Brown, who made the discovery in collaboration with McMaster researchers Gerry Wright and Brian Coombes, found that the combination of these two drugs inhibits the growth of bacteria after screening a collection of previously approved non-antibiotic drugs within McMaster’s Centre for Microbial Chemical Biology.
Their screening revealed that this particular combination using the anti-diarrhea drug loperamide increases the efficacy of the antibiotic minocycline against multidrug resistant P. aeruginosa.
“Typically it takes 13 to 15 years to develop a drug,” says Brown. “We think that this approach could cut drug development time in half.”
“These exciting research findings hold promise that a new, safer method for treating devastating lung infections in people with cystic fibrosis may be just around the corner,” says Maureen Adamson, CEO, Cystic Fibrosis Canada, a charity that partnered with the Canadian Institutes of Health Research to fund the project. “These findings could impact healthcare worldwide as antibiotic resistance is a tremendous threat to many populations.”

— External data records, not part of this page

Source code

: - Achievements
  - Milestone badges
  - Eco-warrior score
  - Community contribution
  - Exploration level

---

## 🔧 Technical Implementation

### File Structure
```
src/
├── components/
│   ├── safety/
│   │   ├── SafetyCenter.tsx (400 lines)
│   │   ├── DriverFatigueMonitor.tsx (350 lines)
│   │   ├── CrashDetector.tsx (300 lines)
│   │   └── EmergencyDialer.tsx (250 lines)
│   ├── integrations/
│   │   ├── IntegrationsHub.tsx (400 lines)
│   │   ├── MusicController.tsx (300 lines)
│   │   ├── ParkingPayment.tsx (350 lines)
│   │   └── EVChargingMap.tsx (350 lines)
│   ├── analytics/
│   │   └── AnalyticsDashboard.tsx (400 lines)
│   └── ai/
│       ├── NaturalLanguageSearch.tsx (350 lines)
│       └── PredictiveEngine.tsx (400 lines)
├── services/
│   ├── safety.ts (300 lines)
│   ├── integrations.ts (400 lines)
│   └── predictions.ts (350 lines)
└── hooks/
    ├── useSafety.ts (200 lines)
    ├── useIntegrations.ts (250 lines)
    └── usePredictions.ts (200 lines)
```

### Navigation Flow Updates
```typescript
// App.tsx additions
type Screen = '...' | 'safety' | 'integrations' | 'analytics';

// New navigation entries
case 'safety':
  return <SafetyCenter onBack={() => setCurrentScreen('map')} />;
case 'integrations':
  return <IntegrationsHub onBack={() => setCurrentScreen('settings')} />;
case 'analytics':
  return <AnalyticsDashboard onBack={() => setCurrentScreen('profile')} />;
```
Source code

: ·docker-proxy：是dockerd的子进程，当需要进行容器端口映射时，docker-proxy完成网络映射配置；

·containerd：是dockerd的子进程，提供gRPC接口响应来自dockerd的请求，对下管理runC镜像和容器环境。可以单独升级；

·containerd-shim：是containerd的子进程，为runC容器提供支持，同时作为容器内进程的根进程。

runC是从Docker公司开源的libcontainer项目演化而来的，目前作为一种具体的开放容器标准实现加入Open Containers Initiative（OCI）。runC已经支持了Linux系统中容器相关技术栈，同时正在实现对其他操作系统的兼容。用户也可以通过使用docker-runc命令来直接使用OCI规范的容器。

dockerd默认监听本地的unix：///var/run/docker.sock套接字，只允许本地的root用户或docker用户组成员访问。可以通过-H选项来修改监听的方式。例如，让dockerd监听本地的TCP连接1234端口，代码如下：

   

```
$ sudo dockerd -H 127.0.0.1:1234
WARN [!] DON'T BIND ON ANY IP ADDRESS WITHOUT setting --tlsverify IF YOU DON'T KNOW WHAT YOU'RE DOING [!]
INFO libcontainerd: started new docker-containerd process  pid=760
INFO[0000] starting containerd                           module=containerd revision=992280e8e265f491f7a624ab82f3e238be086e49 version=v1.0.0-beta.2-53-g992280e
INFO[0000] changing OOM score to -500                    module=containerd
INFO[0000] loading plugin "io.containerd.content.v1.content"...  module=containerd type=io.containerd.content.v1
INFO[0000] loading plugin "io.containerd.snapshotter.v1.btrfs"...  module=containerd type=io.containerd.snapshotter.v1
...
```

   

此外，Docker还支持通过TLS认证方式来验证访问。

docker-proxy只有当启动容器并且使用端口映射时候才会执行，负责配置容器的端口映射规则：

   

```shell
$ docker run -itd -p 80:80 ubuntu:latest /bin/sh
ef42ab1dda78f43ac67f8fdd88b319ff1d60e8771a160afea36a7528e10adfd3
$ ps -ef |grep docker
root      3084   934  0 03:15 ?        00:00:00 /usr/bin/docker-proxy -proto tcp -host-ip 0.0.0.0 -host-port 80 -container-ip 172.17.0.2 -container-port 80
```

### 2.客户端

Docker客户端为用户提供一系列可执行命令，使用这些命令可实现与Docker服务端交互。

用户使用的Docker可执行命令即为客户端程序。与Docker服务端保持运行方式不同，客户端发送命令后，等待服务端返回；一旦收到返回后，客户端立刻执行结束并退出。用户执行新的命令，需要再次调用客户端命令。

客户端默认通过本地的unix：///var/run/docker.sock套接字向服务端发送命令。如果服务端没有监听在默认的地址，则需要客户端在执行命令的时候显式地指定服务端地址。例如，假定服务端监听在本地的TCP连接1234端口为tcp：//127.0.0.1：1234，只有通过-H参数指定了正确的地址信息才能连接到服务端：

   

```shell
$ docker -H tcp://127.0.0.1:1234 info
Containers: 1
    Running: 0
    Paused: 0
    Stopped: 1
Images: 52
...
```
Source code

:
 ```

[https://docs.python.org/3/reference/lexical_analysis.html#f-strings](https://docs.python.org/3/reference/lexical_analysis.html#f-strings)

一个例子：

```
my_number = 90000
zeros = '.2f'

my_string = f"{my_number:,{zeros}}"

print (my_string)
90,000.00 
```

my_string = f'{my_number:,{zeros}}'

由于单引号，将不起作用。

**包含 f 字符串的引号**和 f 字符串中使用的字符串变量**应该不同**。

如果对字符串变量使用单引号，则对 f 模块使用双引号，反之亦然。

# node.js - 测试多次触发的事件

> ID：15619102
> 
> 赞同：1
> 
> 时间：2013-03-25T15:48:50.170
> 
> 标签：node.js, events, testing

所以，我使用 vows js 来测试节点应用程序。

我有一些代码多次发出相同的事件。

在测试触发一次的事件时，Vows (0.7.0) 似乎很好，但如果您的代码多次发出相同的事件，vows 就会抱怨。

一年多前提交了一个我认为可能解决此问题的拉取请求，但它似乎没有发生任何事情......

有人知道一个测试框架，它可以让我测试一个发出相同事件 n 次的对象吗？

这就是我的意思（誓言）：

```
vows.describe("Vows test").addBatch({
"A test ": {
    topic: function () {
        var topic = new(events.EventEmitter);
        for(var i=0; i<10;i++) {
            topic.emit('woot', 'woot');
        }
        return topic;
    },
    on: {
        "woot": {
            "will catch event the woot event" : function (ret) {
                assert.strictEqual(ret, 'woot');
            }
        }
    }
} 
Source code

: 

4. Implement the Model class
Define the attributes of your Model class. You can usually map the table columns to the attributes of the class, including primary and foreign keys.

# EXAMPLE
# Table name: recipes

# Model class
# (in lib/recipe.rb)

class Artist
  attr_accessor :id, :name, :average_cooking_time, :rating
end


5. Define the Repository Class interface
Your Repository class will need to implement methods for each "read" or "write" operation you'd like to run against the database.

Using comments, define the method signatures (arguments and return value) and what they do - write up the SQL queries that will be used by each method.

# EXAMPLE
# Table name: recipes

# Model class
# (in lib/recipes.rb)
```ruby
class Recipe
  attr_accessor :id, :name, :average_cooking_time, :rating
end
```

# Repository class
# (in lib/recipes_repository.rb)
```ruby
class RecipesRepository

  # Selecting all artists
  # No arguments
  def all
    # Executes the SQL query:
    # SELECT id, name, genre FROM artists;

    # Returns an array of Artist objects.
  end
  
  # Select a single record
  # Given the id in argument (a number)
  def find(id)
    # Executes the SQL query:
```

Wright, scientific director of the IIDR, adds that McMaster is one of the only universities to look at the combination of antibiotic and non-antibiotic drugs in combating bacterial resistance. But he believes this marks the beginning of using combination therapy as a more effective way to treat disease.
“This finding has opened doors to discovering the abilities of drugs when combined,” he says. “Not only has antibiotic resistance become a growing threat to managing illness and disease, the use of combination therapy has added benefits. These combinations might be a way to selectively target bacteria and combat disease and leave so-called “good bacteria” intact to do other things. In effect you use fewer antibiotics to get the same effect.”
The study appears online in the journal Nature Chemical Biology on April 24.